El caso es que la situación no fue en absoluto del agrado de las autoridades. El evento principal, la antorcha pseudoolímpica, que a juzgar por el nerviosismo de los policías presentes, estaba aproximándose, interesaba ya menos que el tumulto que se formaba alrededor de nuestro grupo. Así que un policía a caballo que rondaba por allí se acercó y con un gesto brusco acompañado de un semblante malencarado, nos indicó que nos largásemos. No convenía provocar un altercado, así que mientras el corredor que portaba la llamita recorría la avenida escoltado por los preceptivos coches de la policía y jaleado por los aplausos del público, reanudamos nuestro paseo hasta el parque.
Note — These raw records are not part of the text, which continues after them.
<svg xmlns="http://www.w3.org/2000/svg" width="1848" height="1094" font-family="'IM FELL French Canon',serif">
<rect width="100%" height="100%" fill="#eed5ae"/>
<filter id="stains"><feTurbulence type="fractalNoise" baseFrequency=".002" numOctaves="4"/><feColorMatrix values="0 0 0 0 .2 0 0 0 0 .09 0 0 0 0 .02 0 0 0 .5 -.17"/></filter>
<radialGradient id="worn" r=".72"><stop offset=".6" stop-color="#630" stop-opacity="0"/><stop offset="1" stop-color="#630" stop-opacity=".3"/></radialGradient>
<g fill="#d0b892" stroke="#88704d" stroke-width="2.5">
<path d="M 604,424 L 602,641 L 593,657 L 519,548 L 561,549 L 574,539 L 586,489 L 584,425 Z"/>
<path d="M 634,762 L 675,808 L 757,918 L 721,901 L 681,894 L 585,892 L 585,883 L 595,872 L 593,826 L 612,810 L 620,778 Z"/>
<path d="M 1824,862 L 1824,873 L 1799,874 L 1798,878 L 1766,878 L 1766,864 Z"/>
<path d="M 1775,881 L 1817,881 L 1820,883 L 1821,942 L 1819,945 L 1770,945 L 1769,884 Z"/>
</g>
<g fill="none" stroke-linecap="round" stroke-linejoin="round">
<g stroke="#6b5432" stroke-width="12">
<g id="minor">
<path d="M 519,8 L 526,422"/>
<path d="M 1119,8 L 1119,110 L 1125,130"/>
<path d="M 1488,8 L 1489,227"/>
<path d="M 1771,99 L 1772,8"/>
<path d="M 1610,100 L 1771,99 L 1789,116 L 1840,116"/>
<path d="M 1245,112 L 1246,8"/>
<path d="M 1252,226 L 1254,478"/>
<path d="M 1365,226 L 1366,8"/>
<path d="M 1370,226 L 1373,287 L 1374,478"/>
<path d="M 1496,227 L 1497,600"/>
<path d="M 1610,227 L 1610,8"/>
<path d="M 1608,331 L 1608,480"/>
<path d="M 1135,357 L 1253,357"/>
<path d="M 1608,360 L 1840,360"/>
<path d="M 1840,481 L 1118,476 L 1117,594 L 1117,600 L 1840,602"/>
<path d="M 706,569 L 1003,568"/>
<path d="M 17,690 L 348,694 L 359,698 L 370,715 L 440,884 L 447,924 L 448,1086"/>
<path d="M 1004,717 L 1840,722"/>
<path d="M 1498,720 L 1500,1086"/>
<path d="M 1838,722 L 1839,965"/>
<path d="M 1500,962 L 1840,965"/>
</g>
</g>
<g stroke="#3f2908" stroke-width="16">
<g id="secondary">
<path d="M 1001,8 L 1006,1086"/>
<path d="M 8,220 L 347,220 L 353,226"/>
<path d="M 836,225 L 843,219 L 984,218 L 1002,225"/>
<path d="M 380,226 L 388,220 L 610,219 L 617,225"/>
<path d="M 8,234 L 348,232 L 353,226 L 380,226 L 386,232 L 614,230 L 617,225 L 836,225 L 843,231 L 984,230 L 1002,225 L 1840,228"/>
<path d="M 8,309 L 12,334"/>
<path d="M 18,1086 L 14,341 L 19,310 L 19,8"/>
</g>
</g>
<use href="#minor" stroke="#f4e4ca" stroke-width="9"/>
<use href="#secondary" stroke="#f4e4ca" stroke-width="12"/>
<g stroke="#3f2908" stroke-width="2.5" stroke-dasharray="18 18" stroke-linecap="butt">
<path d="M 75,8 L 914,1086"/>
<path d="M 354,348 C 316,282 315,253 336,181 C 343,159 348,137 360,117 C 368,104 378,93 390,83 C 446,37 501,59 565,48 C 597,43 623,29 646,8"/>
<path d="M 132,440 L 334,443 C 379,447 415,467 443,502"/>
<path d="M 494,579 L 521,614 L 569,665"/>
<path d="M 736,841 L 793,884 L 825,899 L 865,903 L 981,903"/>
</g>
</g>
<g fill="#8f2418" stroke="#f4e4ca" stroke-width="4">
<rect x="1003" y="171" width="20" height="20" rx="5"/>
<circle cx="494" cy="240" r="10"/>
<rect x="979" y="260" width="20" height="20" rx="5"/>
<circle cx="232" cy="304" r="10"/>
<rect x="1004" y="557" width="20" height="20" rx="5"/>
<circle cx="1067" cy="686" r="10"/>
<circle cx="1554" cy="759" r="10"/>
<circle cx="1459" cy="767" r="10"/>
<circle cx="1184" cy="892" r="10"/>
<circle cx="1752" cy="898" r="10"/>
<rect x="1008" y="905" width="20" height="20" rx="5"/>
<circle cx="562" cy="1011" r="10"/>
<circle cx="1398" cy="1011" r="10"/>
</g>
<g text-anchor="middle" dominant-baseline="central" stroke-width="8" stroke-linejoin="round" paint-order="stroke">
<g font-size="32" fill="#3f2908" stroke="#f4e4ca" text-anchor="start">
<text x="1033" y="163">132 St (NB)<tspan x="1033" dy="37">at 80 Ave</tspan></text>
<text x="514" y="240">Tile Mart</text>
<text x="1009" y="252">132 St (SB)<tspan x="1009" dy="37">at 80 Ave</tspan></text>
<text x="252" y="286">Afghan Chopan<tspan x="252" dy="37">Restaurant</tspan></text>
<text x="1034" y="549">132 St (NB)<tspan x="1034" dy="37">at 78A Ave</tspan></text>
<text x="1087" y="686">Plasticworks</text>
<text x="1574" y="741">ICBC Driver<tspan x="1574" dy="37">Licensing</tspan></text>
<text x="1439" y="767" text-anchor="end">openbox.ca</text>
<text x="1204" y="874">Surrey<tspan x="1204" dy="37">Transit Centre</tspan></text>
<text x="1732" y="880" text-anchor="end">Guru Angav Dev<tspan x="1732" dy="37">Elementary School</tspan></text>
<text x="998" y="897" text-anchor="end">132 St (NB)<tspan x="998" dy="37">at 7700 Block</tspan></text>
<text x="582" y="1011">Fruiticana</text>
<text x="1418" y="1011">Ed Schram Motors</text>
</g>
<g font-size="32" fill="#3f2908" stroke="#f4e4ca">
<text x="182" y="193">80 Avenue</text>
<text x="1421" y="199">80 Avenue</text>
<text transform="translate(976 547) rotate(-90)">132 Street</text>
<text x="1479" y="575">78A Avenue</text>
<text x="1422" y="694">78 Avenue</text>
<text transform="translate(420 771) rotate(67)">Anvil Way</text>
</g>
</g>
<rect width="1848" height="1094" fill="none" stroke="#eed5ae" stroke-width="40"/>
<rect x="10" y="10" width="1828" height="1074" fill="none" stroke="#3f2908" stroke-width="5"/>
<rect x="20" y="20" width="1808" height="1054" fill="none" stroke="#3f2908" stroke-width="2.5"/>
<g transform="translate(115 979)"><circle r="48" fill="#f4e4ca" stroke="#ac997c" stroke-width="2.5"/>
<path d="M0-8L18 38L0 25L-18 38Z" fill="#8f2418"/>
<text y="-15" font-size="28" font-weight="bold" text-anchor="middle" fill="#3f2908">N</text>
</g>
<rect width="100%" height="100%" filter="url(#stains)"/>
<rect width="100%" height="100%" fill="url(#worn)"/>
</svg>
Bajo las frondosas copas de los árboles iluminadas con pequeñas bombillas de colores, nos despedimos con un brindis de la mítica Samarcanda, una ciudad de cuyos tiempos gloriosos apenas queda el nombre y un puñado de maravillosos edificios. Resulta paradójico que el brutal Timur fuera a la vez el artífice de un renacimiento artístico e intelectual con importantes aportaciones a la arquitectura y la astronomía. La fortuna de la ciudad había menguado tanto un par de siglos tras la muerte de Timur que a partir de 1720 estuvo deshabitada durante 50 años. En el siglo XIX cayó bajo dominio ruso; como capital de provincia y con el tendido de vías ferroviarias en 1896, inició su recuperación económica, que no artística, para convertirse en un importante centro de exportación de productos agrícolas.
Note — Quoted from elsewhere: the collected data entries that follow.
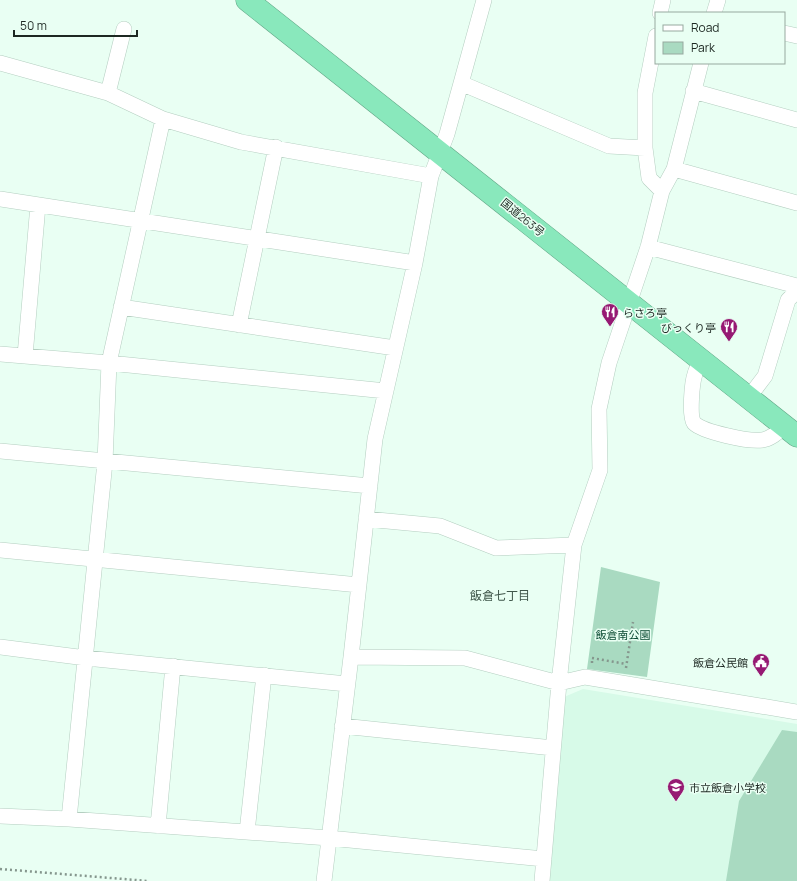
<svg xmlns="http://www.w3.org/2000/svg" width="797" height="881" font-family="Manrope,'Noto Sans JP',sans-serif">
<rect width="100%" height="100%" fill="#e9fff3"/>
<path fill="#d7fae8" d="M583 689 797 724V881H549L564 697Z"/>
<path fill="#a9dac1" d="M601 567 660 582 647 677 587 669Z
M782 730 797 732V881H726L739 801Z"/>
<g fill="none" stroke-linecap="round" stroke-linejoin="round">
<defs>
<path id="street" d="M660 13 663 0
M714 13 718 0
M784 33 797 36
M656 36 645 93V148L649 178 662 191
M0 63 108 93 163 119 241 142 431 176
M463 84 609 146 645 148
M693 91 797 120
M108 93 124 29
M674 169 797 203
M0 199 415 263 431 176 447 134 484 0
M648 247 797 286
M415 263 375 439 351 657 465 658 559 683 574 545 600 470 599 409 609 363 648 247 662 191 674 169 701 63
M121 307 395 348
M239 325 276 147
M0 354 109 363 386 391
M25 356 38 205
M702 360C699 365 696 369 695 374 692 382 689 416 694 423 703 432 749 442 762 440 771 439 778 432 785 426
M749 397 765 376 788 300 797 291
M0 451 370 486
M366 519 440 526 496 548 574 545
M0 550 359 585
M0 647 86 658 347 684
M342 726 553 748
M0 816 69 819 105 462 109 363 163 119
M69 819 329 838 544 859
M158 826 173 666
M247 832 264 675
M324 881 351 657
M542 881 559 683 585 677 797 712"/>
<path id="highway" d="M247 0 797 436"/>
</defs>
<use href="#street" stroke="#b4cec0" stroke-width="16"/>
<use href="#highway" stroke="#63a586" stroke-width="23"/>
<path stroke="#85968d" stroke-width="2.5" stroke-dasharray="2 3" stroke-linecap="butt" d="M592 663V658L626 664
M626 668 633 622
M0 869 148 881"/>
<use href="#street" stroke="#fff" stroke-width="15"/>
<use href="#highway" stroke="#89e8bc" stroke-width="22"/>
</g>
<defs>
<symbol id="restaurant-pin" viewBox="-11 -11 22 30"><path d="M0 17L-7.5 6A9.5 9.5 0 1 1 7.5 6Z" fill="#961973" stroke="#e9fff3"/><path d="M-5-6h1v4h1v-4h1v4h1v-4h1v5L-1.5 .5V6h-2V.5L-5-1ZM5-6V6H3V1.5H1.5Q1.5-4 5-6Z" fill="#fff"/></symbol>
<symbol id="civic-pin" viewBox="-11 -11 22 30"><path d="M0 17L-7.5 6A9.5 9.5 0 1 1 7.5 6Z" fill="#961973" stroke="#e9fff3"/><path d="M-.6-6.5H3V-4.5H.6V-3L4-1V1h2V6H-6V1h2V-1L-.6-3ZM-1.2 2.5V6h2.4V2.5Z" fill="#fff"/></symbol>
<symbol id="school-pin" viewBox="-11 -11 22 30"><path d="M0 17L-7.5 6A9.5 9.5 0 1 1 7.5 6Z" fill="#961973" stroke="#e9fff3"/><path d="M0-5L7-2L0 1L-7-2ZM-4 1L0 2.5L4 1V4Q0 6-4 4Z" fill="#fff"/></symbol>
</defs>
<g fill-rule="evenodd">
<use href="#restaurant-pin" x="600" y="302" width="20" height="27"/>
<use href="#restaurant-pin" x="719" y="317" width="20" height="27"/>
<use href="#civic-pin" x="751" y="652" width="20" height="27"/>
<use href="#school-pin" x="666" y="777" width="20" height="27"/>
</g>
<g text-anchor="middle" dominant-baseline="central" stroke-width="3" stroke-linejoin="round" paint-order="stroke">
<g font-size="11" fill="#1d2822" stroke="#e9fff3">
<text transform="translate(523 217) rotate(39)">国道263号</text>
</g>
<g font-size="11" fill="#1d2822" stroke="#e9fff3" text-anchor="start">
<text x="623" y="312">らさろ亭</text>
<text x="716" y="327" text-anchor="end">びっくり亭</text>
<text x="748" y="662" text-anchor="end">飯倉公民館</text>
<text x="689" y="787">市立飯倉小学校</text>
</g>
<g font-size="11" fill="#084931" stroke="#e9fff3">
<text x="623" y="634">飯倉南公園</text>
</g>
<g font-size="12" fill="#40574b" stroke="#e9fff3">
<text x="500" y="595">飯倉七丁目</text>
</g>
</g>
<rect x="655" y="12" width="130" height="52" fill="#e9fff3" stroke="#97a99f"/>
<rect x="663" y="25" width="20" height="6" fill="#ffffff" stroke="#97a99f"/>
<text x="691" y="32" font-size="12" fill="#1d2822">Road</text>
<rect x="663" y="42" width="20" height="12" fill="#a9dac1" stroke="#97a99f"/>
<text x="691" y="52" font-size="12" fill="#1d2822">Park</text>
<path d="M14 30v6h123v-6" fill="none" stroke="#1d2822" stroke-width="2"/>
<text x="20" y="30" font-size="12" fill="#1d2822" stroke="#e9fff3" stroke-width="3" paint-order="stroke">50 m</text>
</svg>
Hay viajeros que todavía consideran Samarcanda como un lugar de leyenda oculto en las entrañas de un reino perdido, pero no hay duda que les vencen sus propias nostalgias. Samarcanda dejó de ser mágica e inaccesible a mediados del siglo XX, cuando los soviéticos se empeñaron en derruir la castigada ciudad antigua e intentaron convertir el lugar en un espacio carente de alma. Pero no se salieron totalmente con la suya. Samarcanda parece inmortal y ha salido con vida de numerosos atentados perpetrados por todo tipo de conquistadores.
Aunque la ciudad no es hoy la misma que mencionó Marco Polo en el siglo XIII, conserva suficiente de su encanto como para merecer una visita. Sobre todo porque aquí, aunque parezca mentira, todavía es posible sentirse viajero. De entrada, no es fácil comunicarse con la población local. A menos que uno domine tayiko, uzbeko o ruso, es casi imposible conversar con las capas más desfavorecidas de la ciudad. Cierta elite local sigue hablando ruso y muchos empiezan a conocer el inglés, al igual que en los bazares del interior de las medersas y hoteles. Pero el turismo masivo aún no ha llegado a Samarcanda. Por suerte o por desgracia, una de las ciudades perdidas de Asia Central sobrevive escondida en el interior de un país de extraño nombre que la mayoría de europeos ni tan sólo es capaz de situar en un mapa.